Die Grünen haben die Facharzt-Wartezeiten für Kassen- und Privatpatienten untersucht. Trotz leichter Besserung in NRW und im Ruhrgebiet ist vor allem bei der Terminvergabe in Praxen von Augenärzten und Radiologen Geduld gefragt – im Schnitt 25 Tage.
Essen.
Wohnen Sie im Rheinland oder Ostwestfalen und brauchen Sie einen Termin beim Radiologen oder Hautarzt? Sind Sie auch noch Kassenpatient? Die Chancen, dann kurzfristig beim Doktor klingeln zu können, sind schlecht. Aachener Arztkunden müssen im Schnitt 67 Tage auf eine Radiologen-Untersuchung warten. In Paderborn hat ein Röntgenexperte schon 180 Tage Wartezeit geboten.
Das ist natürlich ein Ausreißer. Der Alltag ist weniger extrem, auch wenn er den meisten meistens Geduld abverlangt: Im Ruhrgebiet warten die Kassenpatienten im Schnitt 25 Tage auf einen Facharzttermin. Privatversicherte schaffen das dagegen schon in sechs Tagen.
Grüne riefen in 405 Praxen an
Die NRW-Grünen machen sich etwa alle drei Jahre die Mühe, die Arztwartezeiten im Land zu dokumentieren. Sie tricksen ein bisschen und telefonieren mit 810 Anrufen 405 ausgewählte Fach-Praxen ab. In der ersten Runde melden sie sich als Kassenpatient, der einen Termin möchte, in der zweiten als Privatpatient mit gleichem Wunsch. Jetzt liegt – nach 2011 – wieder eine Untersuchung vor.
Das erste Ergebnis, wenig erstaunlich: In allen Regionen des Landes warten Kassenpatienten länger als Privatversicherte.
Große regionale Unterschiede
Zweitens: Auffällig sind regionale Unterschiede. In und um Bonn warten Kassenversicherte 24 Tage länger als „private“ auf den Facharztbesuch, in Münster sind es gerade zwölf Tage Differenz. 19 Tage groß ist der Unterschied im Ruhrgebiet, wo 90 Ärzte in Duisburg, Dortmund, Essen, Bochum, Gelsenkirchen und Oberhausen angerufen wurden. Die große Schwachstelle für Kassenpatienten sind hier die Augenarzt-Praxen.
Drittens: Nach Radiologe, Haut- und Augenarzt sind auch die Wartezeiten bei Internist, Orthopäde und Kardiologe nicht kurz. Bei den Herz/Kreislaufexperten erhält man im Schnitt nach zwei Wochen einen Termin, als Privatpatient nach acht Tagen.
Höhn: Die Bürgerversicherung hilft
Viertens aber auch: Aus den ausführlichen Tabellen liest sich schon eine leichte Besserung heraus. 2011 mussten Kassenversicherte NRW-weit im Schnitt 23 Tage länger auf einen Facharzttermin als „Private“ warten. Heute 20 Tage.

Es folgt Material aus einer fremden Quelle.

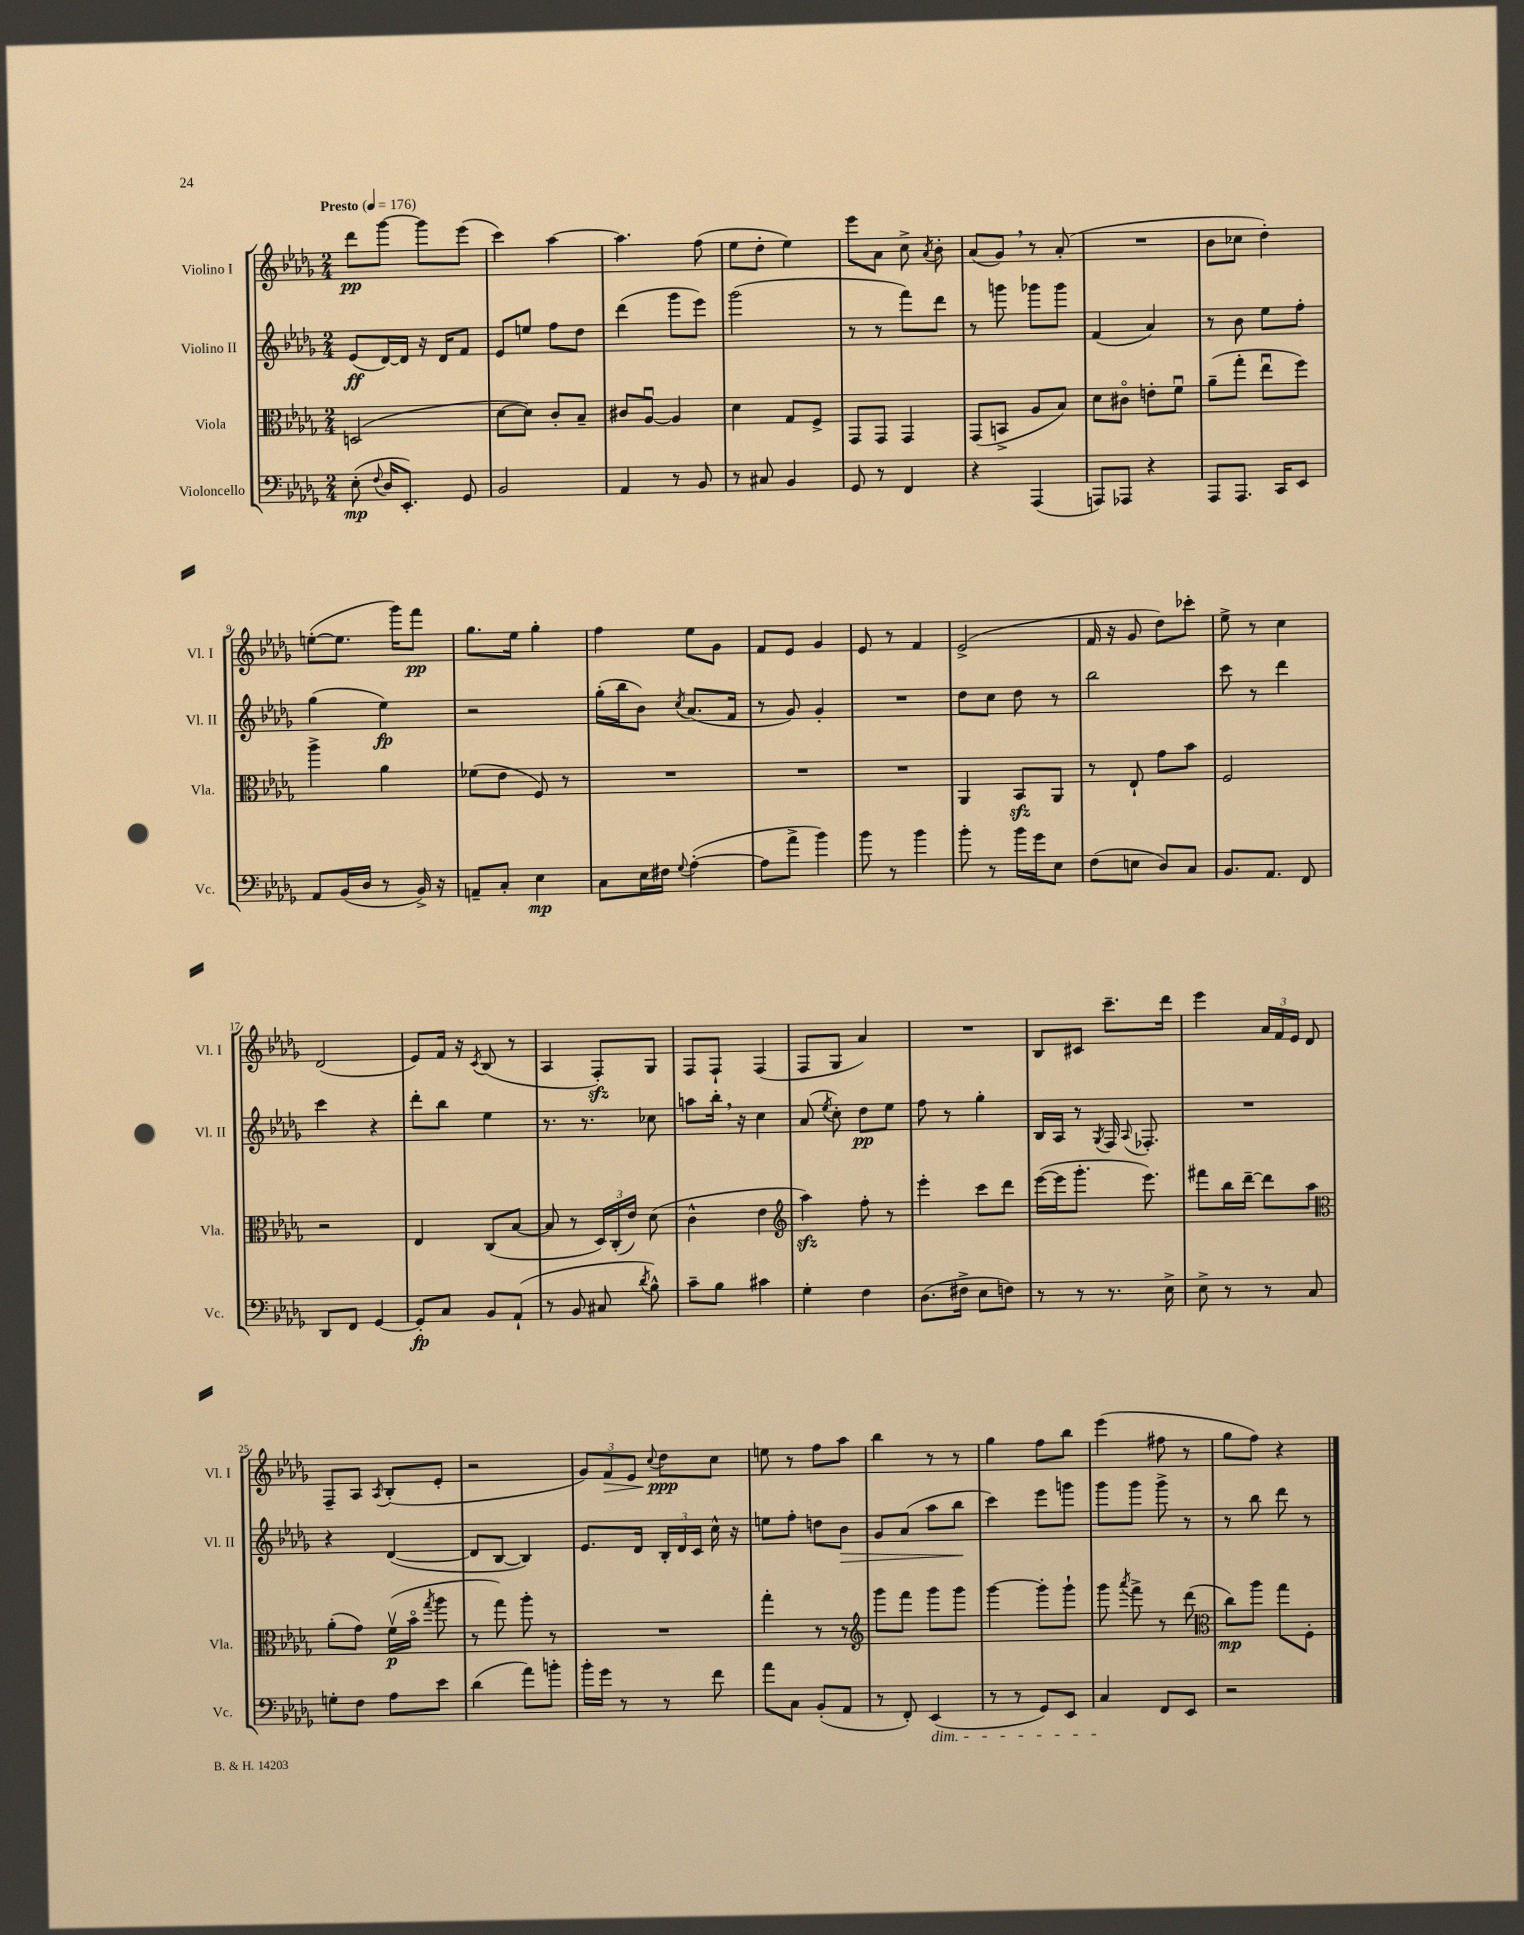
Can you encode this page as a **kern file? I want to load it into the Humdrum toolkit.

**kern	**dynam	**kern	**dynam	**kern	**dynam	**kern	**dynam
*part4	*part4	*part3	*part3	*part2	*part2	*part1	*part1
*staff4	*staff4	*staff3	*staff3	*staff2	*staff2	*staff1	*staff1
*I"Violoncello	*	*I"Viola	*	*I"Violino II	*	*I"Violino I	*
*I'Vc.	*	*I'Vla.	*	*I'Vl. II	*	*I'Vl. I	*
*clefF4	*	*clefC3	*	*clefG2	*	*clefG2	*
*k[b-e-a-d-g-]	*	*k[b-e-a-d-g-]	*	*k[b-e-a-d-g-]	*	*k[b-e-a-d-g-]	*
*M2/4	*	*M2/4	*	*M2/4	*	*M2/4	*
*MM176	*	*MM176	*	*MM176	*	*MM176	*
=1	=1	=1	=1	=1	=1	=1	=1
!	!	!	!	!	!	!LO:TX:a:B:t=Presto	!
(8E-'\	mp	(2Dn/	.	(8e-/L	ff	8ddd-\L	pp
8qqF/	.	.	.	.	.	.	.
16D-/KL	.	.	.	[16d-/L)	.	[8ggg-\J	.
8.EE-'/J)	.	.	.	16d-/JJ]	.	.	.
.	.	.	.	16r	.	8ggg-\L]	.
.	.	.	.	16d-/KL	.	.	.
8GG-/	.	.	.	8f/J	.	(8eee-\J	.
=2	=2	=2	=2	=2	=2	=2	=2
2BB-/	.	[8d-\L	.	8e-/L	.	4ccc\)	.
.	.	8d-\J])	.	8een/J	.	.	.
.	.	8c'/L	.	8ff\L	.	[4aa-\	.
.	.	8B-~/J	.	8dd-\J	.	.	.
=3	=3	=3	=3	=3	=3	=3	=3
4AA-/	.	8c#X/L	.	(4ddd-\	.	4.aa-\]	.
.	.	[8A-u/J	.	.	.	.	.
8r	.	4A-/]	.	8ggg-\L	.	.	.
8BB-/	.	.	.	8eee-\J)	.	(8ff\	.
=4	=4	=4	=4	=4	=4	=4	=4
8r	.	4d-\	.	(2ggg-\	.	8ee-\L	.
8C#X/	.	.	.	.	.	8dd-'\J	.
4BB-/	.	8G-/L	.	.	.	4ee-\)	.
.	.	8F^/J	.	.	.	.	.
=5	=5	=5	=5	=5	=5	=5	=5
8GG-/	.	8GG-/L	.	8r	.	8eee-\L	.
8r	.	8GG-/J	.	8r	.	8a-\J	.
4FF/	.	4GG-/	.	8fff\L)	.	8cc^\	.
.	.	.	.	.	.	8qa-/	.
.	.	.	.	8ddd-\J	.	8b-'\	.
=6	=6	=6	=6	=6	=6	=6	=6
4r	.	(8GG-/L	.	8r	.	(8a-/L	.
.	.	8BBn^/J	.	8gggn\	.	8g-,/J)	.
(4AAA-/	.	8A-/L	.	8ggg-X\L	.	8r	.
.	.	8B-/J)	.	8ggg-\J	.	(8a-'/	.
=7	=7	=7	=7	=7	=7	=7	=7
8AAAn/L)	.	8d-\L	.	(4f/	.	2r	.
8AAA-X/J	.	8c#X\J	.	.	.	.	.
4r	.	8en'\L	.	4a-/)	.	.	.
.	.	8fu\J	.	.	.	.	.
=8	=8	=8	=8	=8	=8	=8	=8
8AAA-/L	.	(8a-~\L	.	8r	.	8b-\L	.
8.AAA-/J	.	8gg-'\J	.	8b-\	.	8cc-X\J	.
.	.	8ee-u\L	.	8ee-\L	.	4dd-'\)	.
16CC/KL	.	.	.	.	.	.	.
8EE-/J	.	8ff\J)	.	8ff'\J	.	.	.
!!LO:LB:g=z
=9	=9	=9	=9	=9	=9	=9	=9
8AA-/L	.	4aa-^\	.	(4gg-\	.	([8een'\L	.
(16BB-/L	.	.	.	.	.	8.ee\J]	.
16D-/JJ	.	.	.	.	.	.	.
8r	.	4a-\	.	4ee-\)	fp	.	.
.	.	.	.	.	.	16ggg-\KL)	.
16BB-^/)	.	.	.	.	.	8fff\J	pp
16r	.	.	.	.	.	.	.
=10	=10	=10	=10	=10	=10	=10	=10
8AAn~/L	.	(8f-X\L	.	2r	.	8.gg-\L	.
8C'/J	.	8e-\J	.	.	.	.	.
.	.	.	.	.	.	16ee-\Jk	.
4E-\	mp	8F/)	.	.	.	4gg-'\	.
.	.	8r	.	.	.	.	.
=11	=11	=11	=11	=11	=11	=11	=11
8C\L	.	2r	.	(16gg-'\LL	.	4ff\	.
.	.	.	.	16bb-\J	.	.	.
16E-\L	.	.	.	8b-\J)	.	.	.
16F#X\JJ	.	.	.	.	.	.	.
8qqG-/	.	.	.	8qcc/	.	.	.
([4A-'\	.	.	.	(8.a-/L	.	8ee-\L	.
.	.	.	.	.	.	8g-\J	.
.	.	.	.	16f/Jk	.	.	.
=12	=12	=12	=12	=12	=12	=12	=12
8A-\L]	.	2r	.	8r	.	8f/L	.
8a-^\J	.	.	.	8g-/)	.	8e-/J	.
4b-\)	.	.	.	4g-'/	.	4g-/	.
=13	=13	=13	=13	=13	=13	=13	=13
8b-\	.	2r	.	2r	.	8e-/	.
8r	.	.	.	.	.	8r	.
4b-\	.	.	.	.	.	4f/	.
=14	=14	=14	=14	=14	=14	=14	=14
8b-'\	.	4AA-/	.	8dd-\L	.	(2e-^/	.
8r	.	.	.	8cc\J	.	.	.
16b-\LL	.	8BB-zz/L	.	8dd-\	.	.	.
16g-\J	.	.	.	.	.	.	.
8E-\J	.	8AA-/J	.	8r	.	.	.
=15	=15	=15	=15	=15	=15	=15	=15
(8F\L	.	8r	.	2bb-\	.	16f/	.
.	.	.	.	.	.	16r	.
8En\J	.	8E-`/	.	.	.	8g-/	.
8D-/L)	.	8g-\L	.	.	.	8dd-\L)	.
8C/J	.	8b-\J	.	.	.	8ccc-X'\J	.
=16	=16	=16	=16	=16	=16	=16	=16
8.BB-/L	.	2F/	.	8ccc\	.	8ee-^\	.
.	.	.	.	8r	.	8r	.
8.AA-/J	.	.	.	.	.	.	.
.	.	.	.	4ddd-\	.	4cc\	.
8FF/	.	.	.	.	.	.	.
!!LO:LB:g=z
=17	=17	=17	=17	=17	=17	=17	=17
8DD-/L	.	2r	.	4ccc\	.	(2d-/	.
8FF/J	.	.	.	.	.	.	.
[4GG-/	.	.	.	4r	.	.	.
=18	=18	=18	=18	=18	=18	=18	=18
8GG-'/L]	fp	4E-/	.	8ddd-'\L	.	8e-/L)	.
8C/J	.	.	.	8bb-\J	.	16f/Jk	.
.	.	.	.	.	.	16r	.
.	.	.	.	.	.	8qc/	.
8BB-/L	.	(8C/L	.	4ee-\	.	(8B-/	.
(8AA-`/J	.	[8B-/J	.	.	.	8r	.
=19	=19	=19	=19	=19	=19	=19	=19
8r	.	8B-/]	.	8.r	.	4A-/	.
8BB-/	.	8r	.	.	.	.	.
.	.	.	.	8.r	.	.	.
8C#X/	.	24D-/LL)	.	.	.	8Fzz'/L)	.
.	.	(24C'/	.	.	.	.	.
.	.	24e-/JJ)	.	.	.	.	.
8qd-/	.	.	.	.	.	.	.
8B-^^\)	.	(8d-\	.	8cc-X\	.	8G-/J	.
=20	=20	=20	=20	=20	=20	=20	=20
8c~\L	.	4c^^\	.	8aan\L	.	8F/L	.
8B-\J	.	.	.	16bb-',\Jk	.	8F`/J	.
.	.	.	.	16r	.	.	.
4c#X\	.	4e-\	.	4cc\	.	(4F/	.
=21	=21	=21	=21	=21	=21	=21	=21
*	*	*clefG2	*	*	*	*	*
4G-'\	.	4aa-zz\)	.	(8a-/	.	8F/L	.
.	.	.	.	8qee-/	.	.	.
.	.	.	.	8cc'\)	.	8G-/J	.
4F\	.	8ff'\	.	8dd-\L	pp	4a-/)	.
.	.	8r	.	8ee-\J	.	.	.
=22	=22	=22	=22	=22	=22	=22	=22
(8.D-\L	.	4eee-'\	.	8ff\	.	2r	.
.	.	.	.	8r	.	.	.
16F#X^\Jk	.	.	.	.	.	.	.
8E-\L	.	8ccc\L	.	4gg-'\	.	.	.
8Fn\J)	.	8ddd-\J	.	.	.	.	.
=23	=23	=23	=23	=23	=23	=23	=23
8r	.	([16eee-\LL	.	16B-/LL	.	8B-/L	.
.	.	16eee-\J]	.	16A-/JJ	.	.	.
8r	.	8.ggg-'\J	.	8r	.	8c#X/J	.
.	.	.	.	8qG-/	.	.	.
8.r	.	.	.	16F/	.	8.ccc~\L	.
.	.	.	.	8qqA-/	.	.	.
.	.	8.eee-\)	.	8.F-X'/	.	.	.
16E-^\	.	.	.	.	.	16ddd-\Jk	.
=24	=24	=24	=24	=24	=24	=24	=24
8E-^\	.	8fff#X\L	.	2r	.	4eee-\	.
8r	.	16bb-\L	.	.	.	.	.
.	.	[16ddd-~\JJ	.	.	.	.	.
8r	.	8ddd-\L]	.	.	.	24a-/LL	.
.	.	.	.	.	.	24f/	.
.	.	.	.	.	.	24e-/JJ	.
8C/	.	8aa-\J	.	.	.	8d-/	.
!!LO:LB:g=z
=25	=25	=25	=25	=25	=25	=25	=25
*	*	*clefC3	*	*	*	*	*
8Gn'\L	.	(8a-'\L	.	4r	.	8F~/L	.
8F\J	.	8g-\J)	.	.	.	8A-/J	.
.	.	.	.	.	.	8qA-/	.
8A-\L	.	(16fv\LL	p	([4d-/	.	(8B-'/L	.
.	.	16b-\JJ	.	.	.	.	.
.	.	8qgg-/	.	.	.	.	.
8e-\J	.	8aa-\	.	.	.	8e-'/J	.
=26	=26	=26	=26	=26	=26	=26	=26
(4d-\	.	8r	.	8d-/L]	.	2r	.
.	.	8gg-\)	.	[8B-/J	.	.	.
8a-\L)	.	8aa-'\	.	4B-/])	.	.	.
8bn'\J	.	8r	.	.	.	.	.
=27	=27	=27	=27	=27	=27	=27	=27
16b-'\LL	.	2r	.	8.e-/L	.	12g-/L)	.
16g-\JJ	.	.	.	.	.	.	.
!	!	!	!	!	!	!	!LO:HP:b
.	.	.	.	.	.	12f/	>
8r	.	.	.	.	.	.	.
.	.	.	.	.	.	12e-/J	.
.	.	.	.	16d-/Jk	.	.	.
.	.	.	.	.	.	8qqcc/	.
8r	.	.	.	24B-'/LL	.	8dd-\L	ppp
.	.	.	.	24d-/	.	.	.
.	.	.	.	24c/JJ	.	.	.
8f\	.	.	.	16cc^^\	.	8cc\J	]
.	.	.	.	16r	.	.	.
=28	=28	=28	=28	=28	=28	=28	=28
8a-\L	.	4gg-'\	.	8een\L	.	8een\	.
8C\J	.	.	.	8ff'\J	.	8r	.
(8BB-'/L	.	8r	.	8ddn\L	.	8ff\L	.
!	!	!	!	!	!LO:HP:b	!	!
8AA-/J	.	8r	.	8b-\J	>	8aa-\J	.
=29	=29	=29	=29	=29	=29	=29	=29
*	*	*clefG2	*	*	*	*	*
8r	.	8ggg-\L	.	8g-/L	.	4bb-\	.
8FF'/)	.	8fff\J	.	(8a-/J	.	.	.
!LO:TX:b:i:t=dim.	!	!	!	!	!	!	!
(4EE-/	.	8ggg-\L	.	8aa-\L	.	8r	.
.	.	8ggg-\J	.	8bb-\J	.	8r	.
.	.	.	.	.	]	.	.
=30	=30	=30	=30	=30	=30	=30	=30
8r	.	[4ggg-\	.	4ccc\)	.	4gg-\	.
8r	.	.	.	.	.	.	.
8GG-/L)	.	8ggg-'\L]	.	8eee-\L	.	8ff\L	.
8EE-/J	.	8ggg-`\J	.	8gggn\J	.	8bb-\J	.
=31	=31	=31	=31	=31	=31	=31	=31
4C/	.	8ggg-\	.	8ggg-\L	.	(4eee-\	.
.	.	8qaaa-/	.	.	.	.	.
.	.	8fff^\	.	8ggg-\J	.	.	.
8FF/L	.	8r	.	8ggg-^\	.	8ff#X\	.
8EE-/J	.	(8ddd-\	.	8r	.	8r	.
=32	=32	=32	=32	=32	=32	=32	=32
*	*	*clefC3	*	*	*	*	*
2r	.	8cc\L)	mp	8r	.	8gg-\L	.
.	.	8aa-\J	.	8bb-\	.	8ff\J)	.
.	.	8gg-\L	.	8ddd-\	.	4r	.
.	.	8F'\J	.	8r	.	.	.
==	==	==	==	==	==	==	==
*-	*-	*-	*-	*-	*-	*-	*-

Motor des Großvergleichs ist die grüne Bundestagsabgeordnete Bärbel Höhn. „Es ist nicht hinnehmbar, dass es solche Unterschiede gibt. Gerade für Kassenpatienten mit ernsthaften Problemen.“ Höhn kennt aber auch die Ursachen: „Wenn Ärzte für einen Privatpatienten mehr als das doppelte an Honorar bekommen, ist eine Bevorzugung bei der Terminvergabe nachvollziehbar.“ Deshalb verlangt ihre Partei den Systemwechsel: Die Bürgerversicherung soll kommen. „Hier zahlen alle nach ihrer Leistungsfähigkeit in einen Topf“, sagt die Abgeordnete.
Bundesregierung plant Terminservicestellen
Die schwarz-rote Bundesregierung geht einen Schritt, um den Krach um Wartezeiten zu entschärfen. Sie will „Terminservicestellen“. Bei Anruf sollen alle Patienten innerhalb eines Monats ein Arzt-Date bekommen. Der Gesetzentwurf ist noch im September zu erwarten. Ärzte laufen Sturm dagegen. Ihr zentrales Argument: Ja, es gibt Wartezeiten für Kassenpatienten. Aber es gibt sie nicht, wenn die Gesundheit akut gefährdet ist.
Auch die Grüne Höhn hält den Koalitionsplan nur für „teilweise sinnvoll“. Denn 70 Prozent der angerufenen Praxen sichern Kassenpatienten einen Termin binnen vier Wochen zu. Nur: „Fast 70 Prozent der privat Versicherten bekommen ein Angebot innerhalb der ersten drei Tage, vielfach noch am gleichen Tag“, sagt Höhn.